If you do apt-get install mysql-server, you get MySQL 5.5. You enter the password of choice, and before you know it, MySQL is installed (a SELECT VERSION() will return 5.5.35-1ubuntu1).
Next you decide to install MariaDB. I run an apt-get install mariadb-server. It pulls in libjemalloc (for TokuDB) and I expect future releases to ship this engine by default. You enter the password, and you get a new message (as pictured).
I verify my test database that I created exists. It does. A SELECT VERSION() returns 5.5.36-MariaDB-1. The innodb_version returns 5.5.36-MariaDB-33.0.
I’m curious about MySQL 5.6 now. So I run apt-get install mysql-server-5.6. Not so straightforward.
start: Job failed to start invoke-rc.d: initscript mysql, action "start" failed. dpkg: error processing package mysql-server-5.6 (--configure): subprocess installed post-installation script returned error exit status 1 Setting up mysql-common-5.6 (5.6.16-1~exp1) ... Processing triggers for libc-bin (2.19-0ubuntu6) ... Errors were encountered while processing: mysql-server-5.6 E: Sub-process /usr/bin/dpkg returned an error code (1)
Looks like MySQL 5.6 is more memory hungry… I edited /etc/mysql/my.cnf to ensure that innodb_buffer_pool_size = 64M (I increased this to 128M and it worked too) was set (there was nothing in the default config) and re-ran apt-get install mysql-server-5.6 and it started.
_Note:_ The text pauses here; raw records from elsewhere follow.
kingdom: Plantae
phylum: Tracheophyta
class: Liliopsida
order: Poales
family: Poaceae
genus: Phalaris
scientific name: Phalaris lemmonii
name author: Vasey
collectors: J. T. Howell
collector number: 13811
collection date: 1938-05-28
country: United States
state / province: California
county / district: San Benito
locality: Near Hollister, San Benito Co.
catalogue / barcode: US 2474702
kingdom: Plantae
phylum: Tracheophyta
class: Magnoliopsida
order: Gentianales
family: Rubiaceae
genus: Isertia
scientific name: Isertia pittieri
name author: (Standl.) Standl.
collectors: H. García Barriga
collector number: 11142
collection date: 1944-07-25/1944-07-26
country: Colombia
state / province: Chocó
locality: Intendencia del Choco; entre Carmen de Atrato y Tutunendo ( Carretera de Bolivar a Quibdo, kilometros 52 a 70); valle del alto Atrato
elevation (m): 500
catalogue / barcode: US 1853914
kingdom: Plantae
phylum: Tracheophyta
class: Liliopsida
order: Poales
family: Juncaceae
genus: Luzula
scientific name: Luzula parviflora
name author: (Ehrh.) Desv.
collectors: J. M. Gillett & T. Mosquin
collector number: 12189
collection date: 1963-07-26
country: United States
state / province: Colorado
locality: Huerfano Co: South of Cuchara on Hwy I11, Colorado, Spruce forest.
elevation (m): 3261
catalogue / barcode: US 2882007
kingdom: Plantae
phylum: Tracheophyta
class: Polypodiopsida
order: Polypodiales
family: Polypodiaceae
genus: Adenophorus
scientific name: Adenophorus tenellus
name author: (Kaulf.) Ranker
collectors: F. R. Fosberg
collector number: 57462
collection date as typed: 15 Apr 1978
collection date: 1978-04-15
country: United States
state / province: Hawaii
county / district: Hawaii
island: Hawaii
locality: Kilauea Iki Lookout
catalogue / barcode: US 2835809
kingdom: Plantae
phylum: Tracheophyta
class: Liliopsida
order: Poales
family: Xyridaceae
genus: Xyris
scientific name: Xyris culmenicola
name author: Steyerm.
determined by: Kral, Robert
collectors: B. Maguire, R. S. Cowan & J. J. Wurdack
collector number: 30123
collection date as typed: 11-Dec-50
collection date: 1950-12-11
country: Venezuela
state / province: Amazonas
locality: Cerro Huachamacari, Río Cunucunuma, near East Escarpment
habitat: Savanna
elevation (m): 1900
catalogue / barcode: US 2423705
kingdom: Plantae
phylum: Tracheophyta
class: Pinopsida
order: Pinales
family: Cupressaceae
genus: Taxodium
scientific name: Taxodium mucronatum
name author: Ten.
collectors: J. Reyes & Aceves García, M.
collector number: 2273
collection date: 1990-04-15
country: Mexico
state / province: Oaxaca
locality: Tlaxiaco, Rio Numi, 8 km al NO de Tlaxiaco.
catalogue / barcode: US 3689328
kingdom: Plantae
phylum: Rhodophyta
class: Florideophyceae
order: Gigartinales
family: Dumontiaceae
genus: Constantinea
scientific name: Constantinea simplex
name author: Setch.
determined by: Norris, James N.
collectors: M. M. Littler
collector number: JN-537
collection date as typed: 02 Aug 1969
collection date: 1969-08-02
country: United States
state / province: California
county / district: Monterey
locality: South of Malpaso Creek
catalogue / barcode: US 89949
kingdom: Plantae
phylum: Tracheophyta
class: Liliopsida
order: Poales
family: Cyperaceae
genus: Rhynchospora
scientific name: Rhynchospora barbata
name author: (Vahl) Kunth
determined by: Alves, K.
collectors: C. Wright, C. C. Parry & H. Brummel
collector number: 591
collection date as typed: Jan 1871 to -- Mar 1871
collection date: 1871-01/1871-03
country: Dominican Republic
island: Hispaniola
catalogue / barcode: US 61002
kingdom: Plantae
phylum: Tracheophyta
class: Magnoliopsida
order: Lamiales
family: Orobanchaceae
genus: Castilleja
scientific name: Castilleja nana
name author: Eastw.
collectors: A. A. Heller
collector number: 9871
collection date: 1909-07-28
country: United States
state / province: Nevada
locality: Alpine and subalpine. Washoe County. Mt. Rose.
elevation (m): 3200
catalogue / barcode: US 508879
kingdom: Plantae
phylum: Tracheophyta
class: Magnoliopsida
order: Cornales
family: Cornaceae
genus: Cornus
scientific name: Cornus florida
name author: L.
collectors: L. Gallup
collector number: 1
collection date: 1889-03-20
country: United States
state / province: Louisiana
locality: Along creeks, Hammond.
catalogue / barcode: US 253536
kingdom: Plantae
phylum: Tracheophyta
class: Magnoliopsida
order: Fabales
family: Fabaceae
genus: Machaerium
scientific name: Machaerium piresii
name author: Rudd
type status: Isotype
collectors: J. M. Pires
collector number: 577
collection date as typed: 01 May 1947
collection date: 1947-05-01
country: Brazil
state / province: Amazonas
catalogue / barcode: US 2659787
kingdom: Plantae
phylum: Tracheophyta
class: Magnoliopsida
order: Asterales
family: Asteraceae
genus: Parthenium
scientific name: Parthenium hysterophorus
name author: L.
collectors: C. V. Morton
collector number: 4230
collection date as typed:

My test database was still around ;-)
I wanted to make sure that MySQL 5.6 isn’t more memory hungry just on that instance so I created yet another clean t1.micro instance and did an apt-get install mysql-server-5.6. Same error. Reported lp#1311387.
Nothing to report in particular about Percona – 5.5.34 Percona XtraDB Cluster (GPL), Release 31.1 (Ubuntu), wsrep_25.9.rXXXX. One thing is for sure – if you’re playing around with the ecosystem, installs and upgrades aren’t exactly straightforward.